Peterson: Opened her comments by giving her thanks to the NAACP for also helping to organize the debate, followed by a request for confirmation from the moderator that they did, along with the NCCU student government and Young Dems. (The moderator noted that the NAACP did not.) Peterson went on to note that she has been a political activist in Durham for years. She stated that while everyone talks about crime, no one does anything about it, and she decried picking up the Herald-Sun or turning on ABC 11 and seeing African-American males getting in trouble with the law. She described this as a major problem and called for more vo-tech centers to serve the community and to provide an outlet for people who might otherwise drop out of school. Peterson introduced a major theme of the night for her -- if Durham can spend millions on ballparks, parking garages, and theaters, why can't it find money to turn old schools into vocational centers? She expressed concern of more money being allocated for entertainment. She mentioned she lives in the inner city and knows what it is like to do so and witness crime.

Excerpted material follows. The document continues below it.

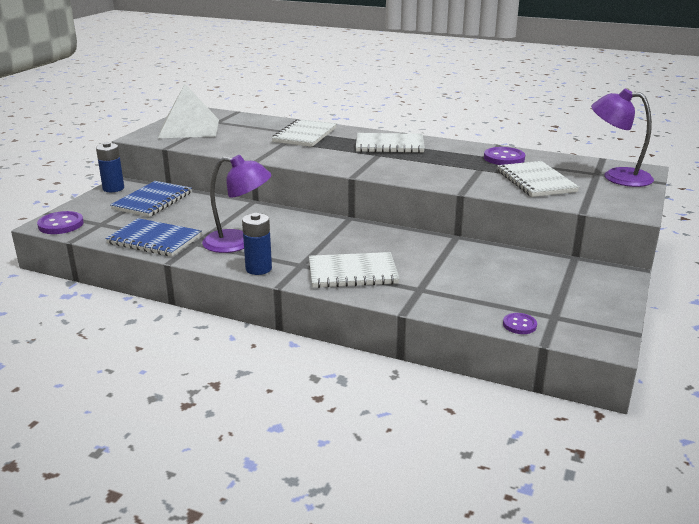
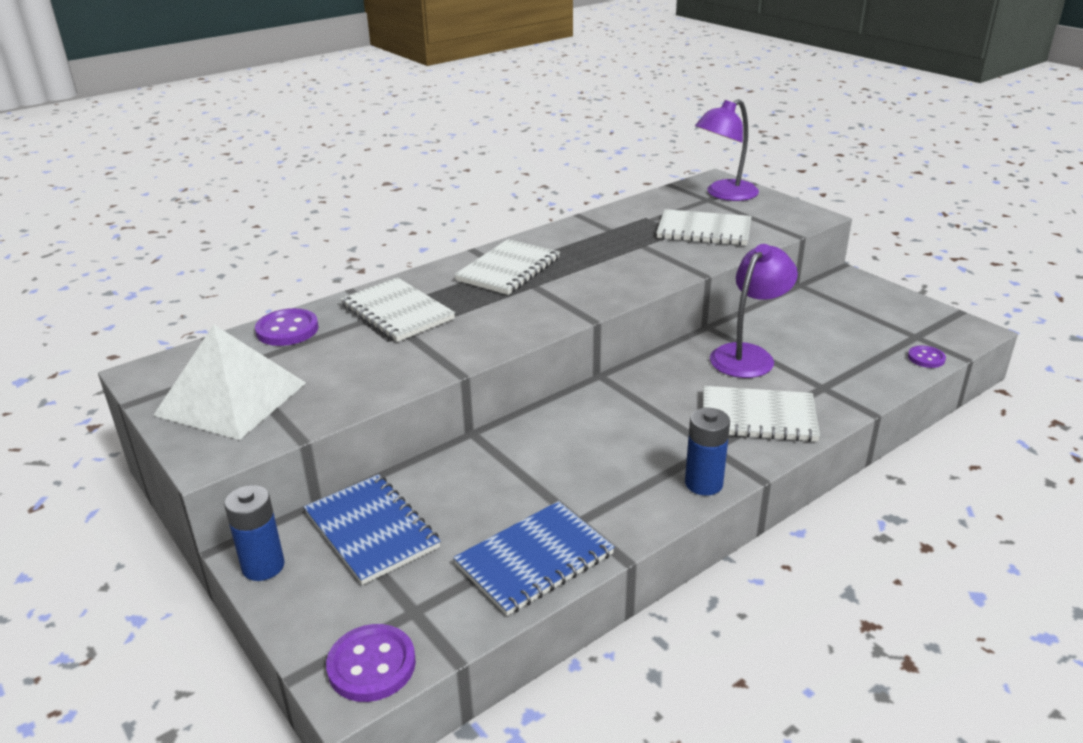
camera: 60 degrees left, 5 degrees up
(238, 243) = (608, 481): purple lamp -> purple lamp (748, 355)
(352, 272) = (758, 417): white notebook -> white notebook turned 75 degrees clockwise
(504, 158) = (622, 224): purple button -> purple button (287, 330)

Williams: Stated that he has been "in training" for seven years to be on Council, and that people should train before they run for any position, and should know something about what they're talking about. Noted his concern about crime, and focused on "trust," which he described as a major issue for him. He stated that residents must trust the Durham P.D., without a doubt, and asked them to please not get "discouraged" about all the crime that has happened. He stated that most of the crime was occurring not due to drugs, but due to young men walking up and down the street "with their pants hanging down," and because of young men and women consorting. He promised that on Council, he'd stand up and be a role model for troubled youth in the City, and would go to these kids and try to teach them something positive. He stated that the police do know who is responsible for the crime in Durham, but that police are waiting to see if they get into any more trouble first.